Repeat the entries exactly. Leave nothing out.
++++ Extracted information ++++
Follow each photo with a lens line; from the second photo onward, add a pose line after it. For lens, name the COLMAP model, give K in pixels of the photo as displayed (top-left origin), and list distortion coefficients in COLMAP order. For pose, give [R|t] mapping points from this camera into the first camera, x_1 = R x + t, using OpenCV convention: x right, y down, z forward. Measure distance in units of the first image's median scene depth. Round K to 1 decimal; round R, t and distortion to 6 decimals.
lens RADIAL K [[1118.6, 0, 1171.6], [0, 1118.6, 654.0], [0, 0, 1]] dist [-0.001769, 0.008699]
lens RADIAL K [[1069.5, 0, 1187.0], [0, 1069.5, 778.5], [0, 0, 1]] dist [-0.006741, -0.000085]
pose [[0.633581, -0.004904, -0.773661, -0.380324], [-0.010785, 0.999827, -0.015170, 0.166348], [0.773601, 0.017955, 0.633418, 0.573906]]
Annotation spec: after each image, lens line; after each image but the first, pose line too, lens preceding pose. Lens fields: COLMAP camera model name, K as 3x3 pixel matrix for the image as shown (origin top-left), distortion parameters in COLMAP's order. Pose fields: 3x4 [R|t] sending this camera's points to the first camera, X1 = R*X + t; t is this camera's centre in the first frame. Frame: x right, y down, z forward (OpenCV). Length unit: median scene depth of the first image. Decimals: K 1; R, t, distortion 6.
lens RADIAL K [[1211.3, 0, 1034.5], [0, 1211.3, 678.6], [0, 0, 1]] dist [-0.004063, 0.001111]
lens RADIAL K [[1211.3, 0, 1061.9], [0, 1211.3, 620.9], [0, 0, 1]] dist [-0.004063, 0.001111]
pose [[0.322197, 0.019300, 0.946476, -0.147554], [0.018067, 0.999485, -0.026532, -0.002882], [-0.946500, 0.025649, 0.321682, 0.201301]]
++++
Output of the task
Follow each photo with a lens line; from the second photo onward, add a pose line after it. For lens, name the COLMAP model, give K in pixels of the photo as displayed (top-left origin), and list distortion coefficients in COLMAP order. For pose, give [R|t] mapping points from this camera into the first camera, x_1 = R x + t, using OpenCV convention: x right, y down, z forward. Measure distance in units of the first image's median scene depth. Round K to 1 decimal; round R, t and distortion to 6 decimals.
lens RADIAL K [[1118.6, 0, 1171.6], [0, 1118.6, 654.0], [0, 0, 1]] dist [-0.001769, 0.008699]
lens RADIAL K [[1069.5, 0, 1187.0], [0, 1069.5, 778.5], [0, 0, 1]] dist [-0.006741, -0.000085]
pose [[0.633581, -0.004904, -0.773661, -0.380324], [-0.010785, 0.999827, -0.015170, 0.166348], [0.773601, 0.017955, 0.633418, 0.573906]]
Annotation spec: after each image, lens line; after each image but the first, pose line too, lens preceding pose. Lens fields: COLMAP camera model name, K as 3x3 pixel matrix for the image as shown (origin top-left), distortion parameters in COLMAP's order. Pose fields: 3x4 [R|t] sending this camera's points to the first camera, X1 = R*X + t; t is this camera's centre in the first frame. Frame: x right, y down, z forward (OpenCV). Length unit: median scene depth of the first image. Decimals: K 1; R, t, distortion 6.
lens RADIAL K [[1211.3, 0, 1034.5], [0, 1211.3, 678.6], [0, 0, 1]] dist [-0.004063, 0.001111]
lens RADIAL K [[1211.3, 0, 1061.9], [0, 1211.3, 620.9], [0, 0, 1]] dist [-0.004063, 0.001111]
pose [[0.322197, 0.019300, 0.946476, -0.147554], [0.018067, 0.999485, -0.026532, -0.002882], [-0.946500, 0.025649, 0.321682, 0.201301]]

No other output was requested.